The long-term uptrend of the market remains unchanged. The Global Futures Long Term Trend Index is still indicating a technical bull market for the S&P 500. Also our WSC Global Momentum Indicator is trading at solid levels and indicates that 78 percent of all global markets remain within a long-term oriented uptrend. Examining our WSC Global Relative Strength Index reveals that the relative strength of all risky markets keeps trading above the one from U.S. Treasuries (except commodities). Even our Modified McClellan Volume Oscillator Weekly, which has been in a paralyzed status for weeks, finally flashed a bullish crossover signal. The percentage of stocks which are trading above their 200 day simple moving average are also trading at solid levels.
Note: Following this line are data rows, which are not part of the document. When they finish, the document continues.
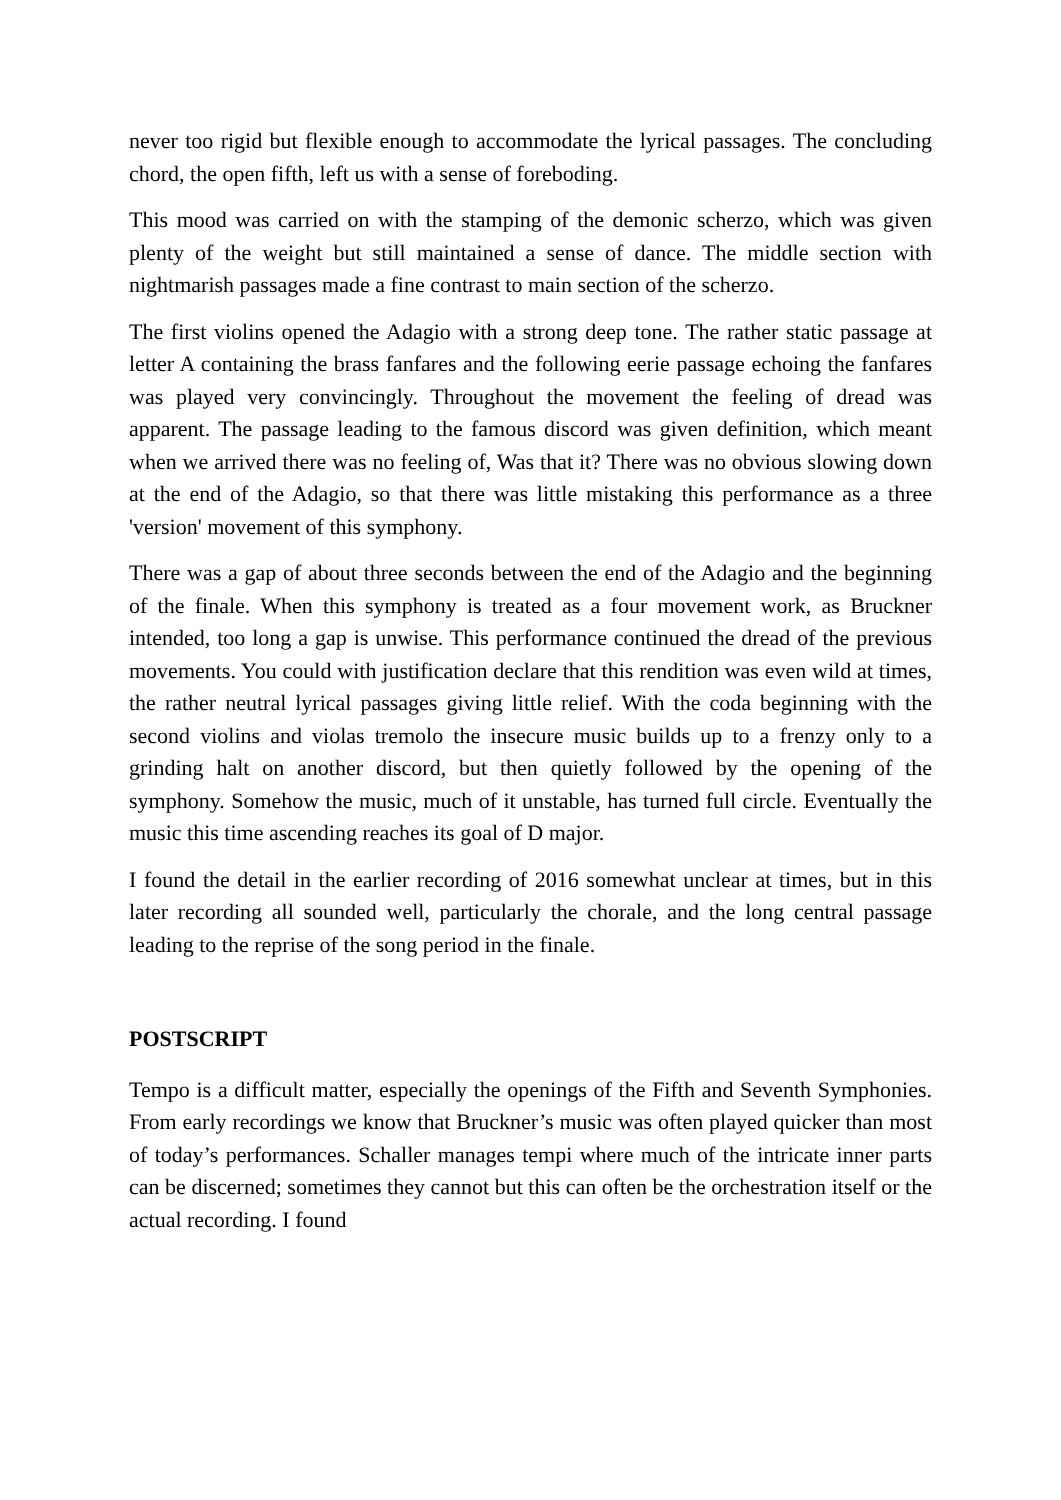never too rigid but flexible enough to accommodate the lyrical passages. The concluding chord, the open fifth, left us with a sense of foreboding.
This mood was carried on with the stamping of the demonic scherzo, which was given plenty of the weight but still maintained a sense of dance. The middle section with nightmarish passages made a fine contrast to main section of the scherzo.
The first violins opened the Adagio with a strong deep tone. The rather static passage at letter A containing the brass fanfares and the following eerie passage echoing the fanfares was played very convincingly. Throughout the movement the feeling of dread was apparent. The passage leading to the famous discord was given definition, which meant when we arrived there was no feeling of, Was that it? There was no obvious slowing down at the end of the Adagio, so that there was little mistaking this performance as a three 'version' movement of this symphony.
There was a gap of about three seconds between the end of the Adagio and the beginning of the finale. When this symphony is treated as a four movement work, as Bruckner intended, too long a gap is unwise. This performance continued the dread of the previous movements. You could with justification declare that this rendition was even wild at times, the rather neutral lyrical passages giving little relief. With the coda beginning with the second violins and violas tremolo the insecure music builds up to a frenzy only to a grinding halt on another discord, but then quietly followed by the opening of the symphony. Somehow the music, much of it unstable, has turned full circle. Eventually the music this time ascending reaches its goal of D major.
I found the detail in the earlier recording of 2016 somewhat unclear at times, but in this later recording all sounded well, particularly the chorale, and the long central passage leading to the reprise of the song period in the finale.
POSTSCRIPT
Tempo is a difficult matter, especially the openings of the Fifth and Seventh Symphonies. From early recordings we know that Bruckner’s music was often played quicker than most of today’s performances. Schaller manages tempi where much of the intricate inner parts can be discerned; sometimes they cannot but this can often be the orchestration itself or the actual recording. I found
And in addition, the amounts of stocks which are hitting a fresh 52 weeks high increased significantly and are thus, trading far above their bearish counterparts, leaving our High-/Low Index Weekly on very supportive levels.

Model Portfolios

If we have a closer look at our Model Portfolios, we can see that there have been no changes in the allocation advice from the WSC Global Tactical ETF Portfolio, WSC All Weather Portfolio and the WSC Inflation Proof Retirement Portfolio. As the momentum score of financials rose above average and above the one from the S&P 500 within our Sector Heat Map, we received again a buy signal for that ETF within our WSC Sector Rotation Strategy. Moreover, we are proud to announce that the WSC All Weather Portfolio and the WSC Sector Rotation Strategy reached again new all-time highs last week.

Bottom Line

The technical picture of the market remains pretty unchanged compared to last week. With quite bullish indicators all across the board we have not seen any typical signs for a major top-building process yet and therefore, we expect to see further record highs into deeper summer. However, with quite stretched sentiment signals on the contrarian side, the market might enter a period of slow growth within the next couple of trading days. However, our bullish outlook remains unchanged and therefore, we would advise conservative members to hold their equity position, while aggressive short-term traders should definitely stay in the bullish camp.